=== Begin Enclosure ===
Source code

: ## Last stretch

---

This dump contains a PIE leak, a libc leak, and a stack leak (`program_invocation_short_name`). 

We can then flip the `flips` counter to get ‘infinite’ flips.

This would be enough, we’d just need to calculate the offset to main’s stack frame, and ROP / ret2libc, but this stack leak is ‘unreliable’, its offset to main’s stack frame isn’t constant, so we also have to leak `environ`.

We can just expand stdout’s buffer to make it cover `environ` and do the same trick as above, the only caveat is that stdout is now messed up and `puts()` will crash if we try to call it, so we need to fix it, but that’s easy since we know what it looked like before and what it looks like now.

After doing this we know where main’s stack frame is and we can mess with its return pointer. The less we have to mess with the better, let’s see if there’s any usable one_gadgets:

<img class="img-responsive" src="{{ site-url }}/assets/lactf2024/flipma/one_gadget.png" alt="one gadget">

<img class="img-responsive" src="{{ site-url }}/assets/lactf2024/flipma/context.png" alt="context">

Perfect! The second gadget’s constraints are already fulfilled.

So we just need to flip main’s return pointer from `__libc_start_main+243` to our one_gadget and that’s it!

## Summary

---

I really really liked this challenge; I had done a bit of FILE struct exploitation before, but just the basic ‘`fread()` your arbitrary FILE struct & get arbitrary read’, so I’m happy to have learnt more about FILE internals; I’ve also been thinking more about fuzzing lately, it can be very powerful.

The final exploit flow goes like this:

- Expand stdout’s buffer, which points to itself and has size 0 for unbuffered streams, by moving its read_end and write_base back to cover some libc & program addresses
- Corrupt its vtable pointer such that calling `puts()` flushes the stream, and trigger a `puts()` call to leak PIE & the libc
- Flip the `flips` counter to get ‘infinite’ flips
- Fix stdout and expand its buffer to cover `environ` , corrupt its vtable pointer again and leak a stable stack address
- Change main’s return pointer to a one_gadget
=== End Enclosure ===
What is expected => How many lines of the records contain the string "pointer"? Reply with the number only.

Result of the task => 5